As with those patients who have vision impairment, the hearing impaired patient’s brain shifts its function from areas less necessary than hearing. It has been found, through recent medical studies, that the patient’s brain will utilize less of the area of the brain required for short term memory in order to attempt to hear more clearly. Unfortunately, with this particular cognitive shift, the diagnosis of one of the individual medical conditions is overshadowed by the symptoms of the other. Memory loss can cause a delayed diagnosis of hearing loss and vice versa.

Neurologists, doctors who specialize in the brain and doctors who specialize in hearing, need to be aware of this cognitive shift that may be happening in their patients.
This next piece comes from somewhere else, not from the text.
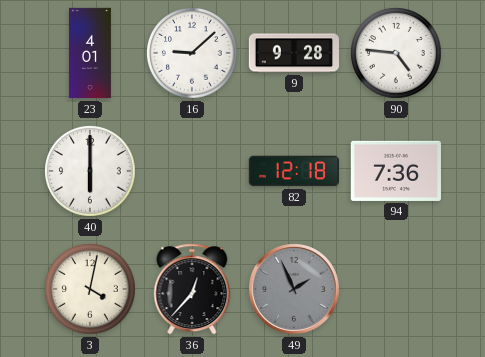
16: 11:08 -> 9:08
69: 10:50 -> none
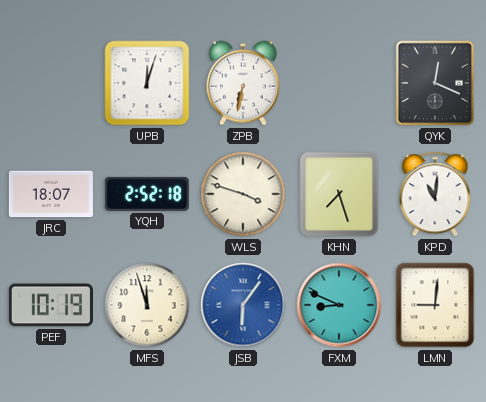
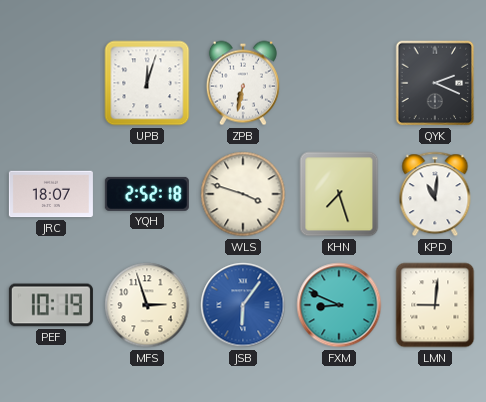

Awareness of the potential for both medical conditions can aid the full diagnosis and treatment of both hearing and memory loss. Simple hearing aids assisting the patients with hearing conversational speech can greatly decrease the symptoms experienced by patients who also show signs of memory loss conditions. It is important for doctors and caregivers of aging patients to be aware of the links discovered between hearing loss and memory loss so they may be better informed in deciding a patient’s course of treatment.